State how many lines in the records below contain the word "forêts". Nothing else is needed.

[Extracted page text data]
_ _ _

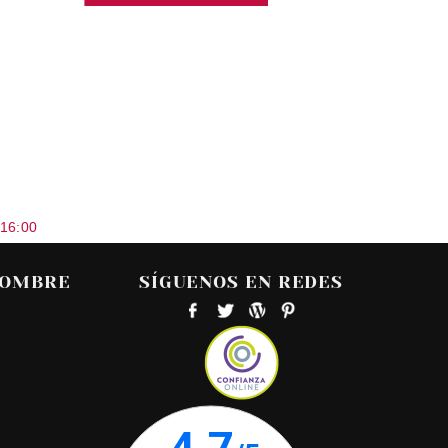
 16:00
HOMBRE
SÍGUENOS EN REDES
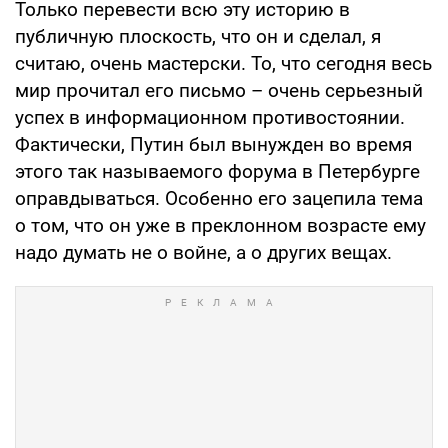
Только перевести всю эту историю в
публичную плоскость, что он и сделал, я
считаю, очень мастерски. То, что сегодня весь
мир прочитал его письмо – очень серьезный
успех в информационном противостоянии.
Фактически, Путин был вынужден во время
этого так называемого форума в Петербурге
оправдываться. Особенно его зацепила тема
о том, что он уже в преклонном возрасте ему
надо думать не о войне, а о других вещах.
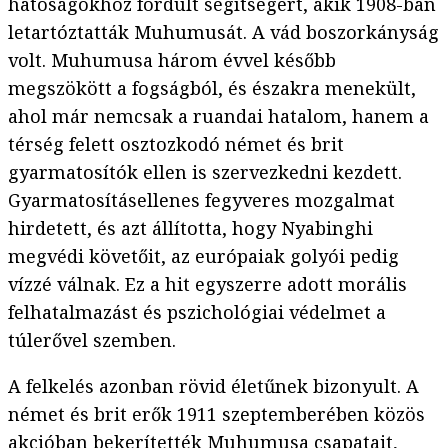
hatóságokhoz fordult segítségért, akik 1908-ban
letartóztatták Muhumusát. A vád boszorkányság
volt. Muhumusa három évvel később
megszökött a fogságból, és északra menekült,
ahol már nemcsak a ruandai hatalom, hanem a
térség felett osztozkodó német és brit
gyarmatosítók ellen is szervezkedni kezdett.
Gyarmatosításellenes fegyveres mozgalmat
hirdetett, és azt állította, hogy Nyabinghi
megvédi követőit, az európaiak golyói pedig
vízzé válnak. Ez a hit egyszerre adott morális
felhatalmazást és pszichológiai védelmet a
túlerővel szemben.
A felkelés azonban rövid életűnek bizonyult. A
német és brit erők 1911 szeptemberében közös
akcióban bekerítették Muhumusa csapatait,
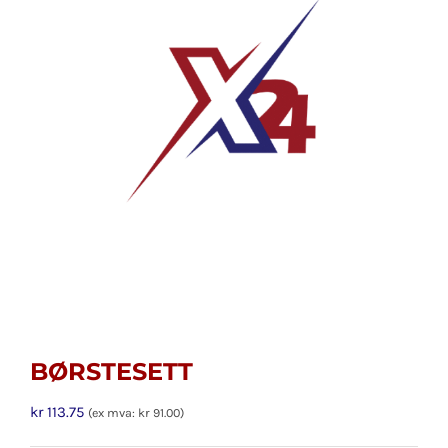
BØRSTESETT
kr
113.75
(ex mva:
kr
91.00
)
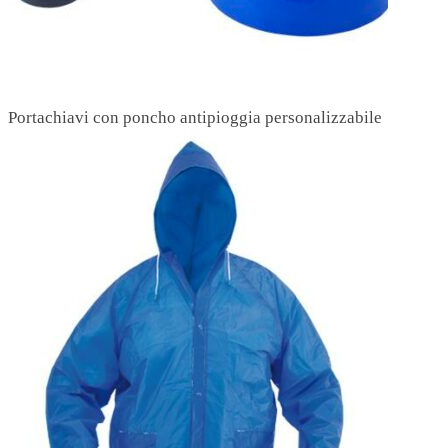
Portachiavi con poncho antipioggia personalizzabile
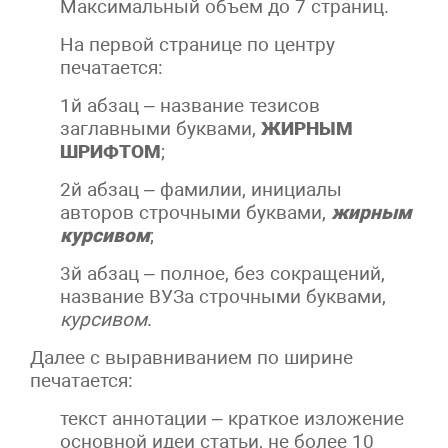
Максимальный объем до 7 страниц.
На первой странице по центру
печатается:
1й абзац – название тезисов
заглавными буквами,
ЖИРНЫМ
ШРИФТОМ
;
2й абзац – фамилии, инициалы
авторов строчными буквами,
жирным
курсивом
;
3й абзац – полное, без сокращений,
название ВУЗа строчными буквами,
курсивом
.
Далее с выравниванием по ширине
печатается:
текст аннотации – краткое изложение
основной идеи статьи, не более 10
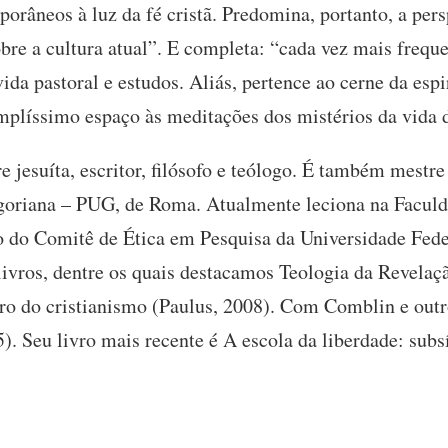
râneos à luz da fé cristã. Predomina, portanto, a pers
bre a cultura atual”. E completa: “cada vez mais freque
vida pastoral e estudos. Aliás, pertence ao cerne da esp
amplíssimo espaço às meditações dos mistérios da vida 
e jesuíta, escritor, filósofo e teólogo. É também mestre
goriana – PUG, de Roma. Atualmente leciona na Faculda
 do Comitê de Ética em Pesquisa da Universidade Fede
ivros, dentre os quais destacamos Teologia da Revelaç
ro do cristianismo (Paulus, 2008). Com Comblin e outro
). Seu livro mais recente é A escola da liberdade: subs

_ _ _

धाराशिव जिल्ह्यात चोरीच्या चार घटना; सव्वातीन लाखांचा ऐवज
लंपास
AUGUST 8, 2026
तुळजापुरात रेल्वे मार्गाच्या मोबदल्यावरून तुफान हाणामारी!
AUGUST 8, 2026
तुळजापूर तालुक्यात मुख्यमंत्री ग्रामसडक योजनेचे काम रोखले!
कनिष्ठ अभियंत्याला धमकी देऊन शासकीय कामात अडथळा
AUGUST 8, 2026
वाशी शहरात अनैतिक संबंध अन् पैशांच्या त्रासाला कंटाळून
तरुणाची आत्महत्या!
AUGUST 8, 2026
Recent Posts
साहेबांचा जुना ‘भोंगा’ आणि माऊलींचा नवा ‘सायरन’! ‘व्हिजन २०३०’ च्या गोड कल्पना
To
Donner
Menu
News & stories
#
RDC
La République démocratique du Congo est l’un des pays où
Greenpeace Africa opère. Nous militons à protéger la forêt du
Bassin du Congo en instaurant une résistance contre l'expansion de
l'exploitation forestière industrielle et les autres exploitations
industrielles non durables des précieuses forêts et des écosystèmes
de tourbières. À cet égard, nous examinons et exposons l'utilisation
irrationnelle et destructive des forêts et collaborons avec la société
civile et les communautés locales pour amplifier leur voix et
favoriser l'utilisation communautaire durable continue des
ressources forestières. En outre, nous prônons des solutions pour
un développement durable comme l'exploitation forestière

_ _ _

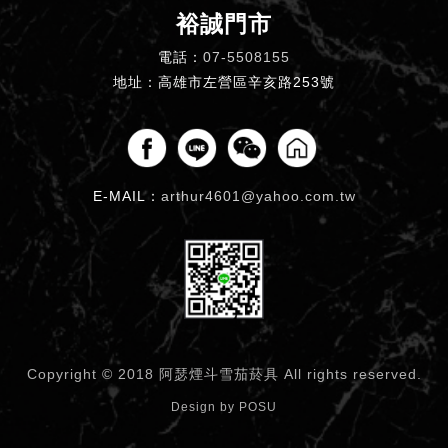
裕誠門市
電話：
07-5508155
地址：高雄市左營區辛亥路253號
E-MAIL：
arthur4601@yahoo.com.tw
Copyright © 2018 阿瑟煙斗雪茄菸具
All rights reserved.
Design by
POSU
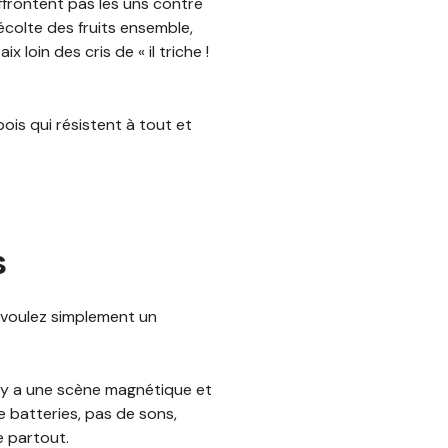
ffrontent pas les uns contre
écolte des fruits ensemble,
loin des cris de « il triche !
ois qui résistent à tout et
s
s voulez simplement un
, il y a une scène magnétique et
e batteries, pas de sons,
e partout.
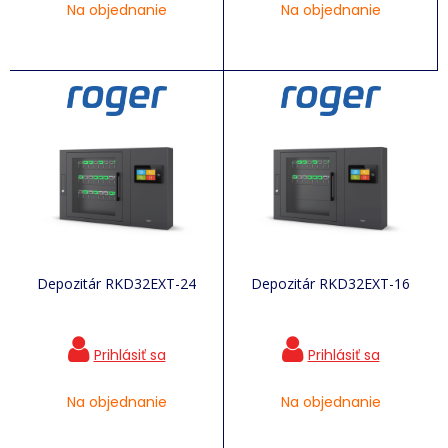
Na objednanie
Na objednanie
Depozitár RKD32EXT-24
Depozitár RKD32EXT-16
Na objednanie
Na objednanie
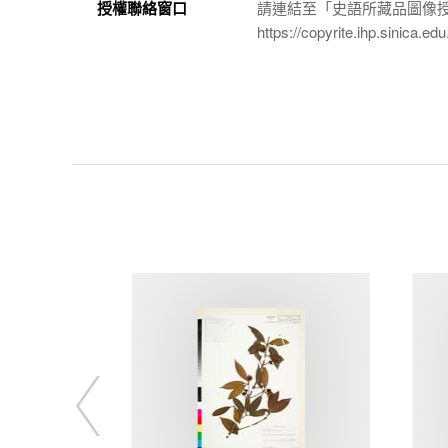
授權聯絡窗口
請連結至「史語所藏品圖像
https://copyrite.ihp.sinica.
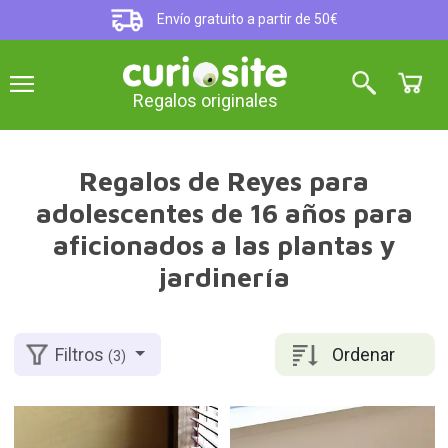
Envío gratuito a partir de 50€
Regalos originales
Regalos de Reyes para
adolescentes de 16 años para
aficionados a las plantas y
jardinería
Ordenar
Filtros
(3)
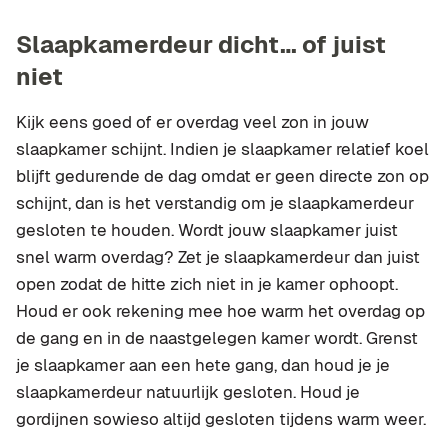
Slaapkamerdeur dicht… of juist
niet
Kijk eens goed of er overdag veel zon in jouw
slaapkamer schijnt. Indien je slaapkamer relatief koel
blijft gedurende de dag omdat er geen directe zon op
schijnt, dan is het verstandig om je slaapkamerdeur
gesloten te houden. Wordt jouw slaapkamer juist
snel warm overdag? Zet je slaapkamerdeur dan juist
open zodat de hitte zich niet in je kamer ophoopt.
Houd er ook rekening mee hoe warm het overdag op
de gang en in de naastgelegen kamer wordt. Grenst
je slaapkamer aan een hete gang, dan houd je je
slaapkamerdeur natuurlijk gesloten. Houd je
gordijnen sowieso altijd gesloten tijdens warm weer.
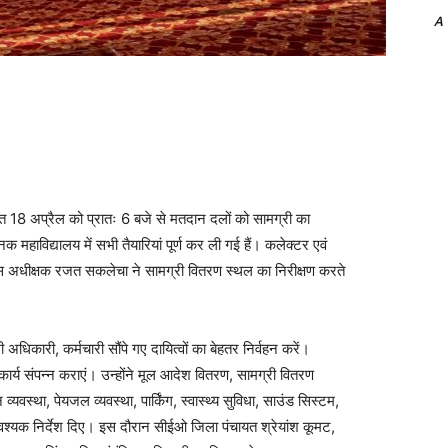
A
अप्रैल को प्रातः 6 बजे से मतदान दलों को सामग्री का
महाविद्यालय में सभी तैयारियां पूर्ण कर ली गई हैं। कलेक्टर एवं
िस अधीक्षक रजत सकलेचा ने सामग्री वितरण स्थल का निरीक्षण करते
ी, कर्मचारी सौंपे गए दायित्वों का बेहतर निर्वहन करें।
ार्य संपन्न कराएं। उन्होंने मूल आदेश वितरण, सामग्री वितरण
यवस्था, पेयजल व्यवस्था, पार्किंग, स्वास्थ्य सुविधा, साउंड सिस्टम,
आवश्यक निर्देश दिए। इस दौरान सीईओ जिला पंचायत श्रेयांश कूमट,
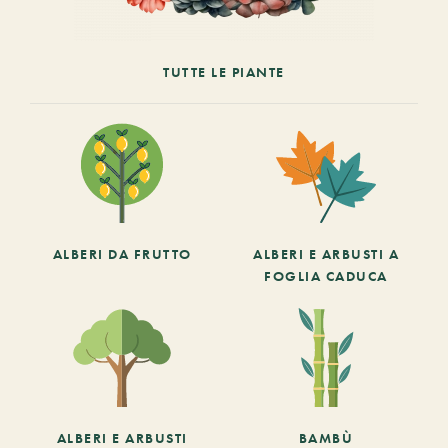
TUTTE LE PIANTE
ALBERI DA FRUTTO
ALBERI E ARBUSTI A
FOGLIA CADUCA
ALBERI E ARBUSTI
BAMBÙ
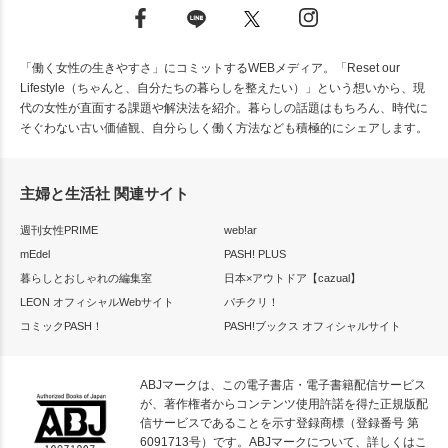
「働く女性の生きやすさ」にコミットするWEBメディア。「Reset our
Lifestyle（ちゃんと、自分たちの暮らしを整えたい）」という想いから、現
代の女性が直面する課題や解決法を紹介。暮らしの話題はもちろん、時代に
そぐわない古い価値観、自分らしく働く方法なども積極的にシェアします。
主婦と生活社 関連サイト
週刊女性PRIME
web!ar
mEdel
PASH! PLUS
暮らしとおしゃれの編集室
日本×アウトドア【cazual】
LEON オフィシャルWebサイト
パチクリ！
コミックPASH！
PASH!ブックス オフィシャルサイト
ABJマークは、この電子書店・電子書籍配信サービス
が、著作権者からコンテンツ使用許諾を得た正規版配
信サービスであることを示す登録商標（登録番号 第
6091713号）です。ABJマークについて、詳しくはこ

_ _ _

YOUR RESPONSE:
2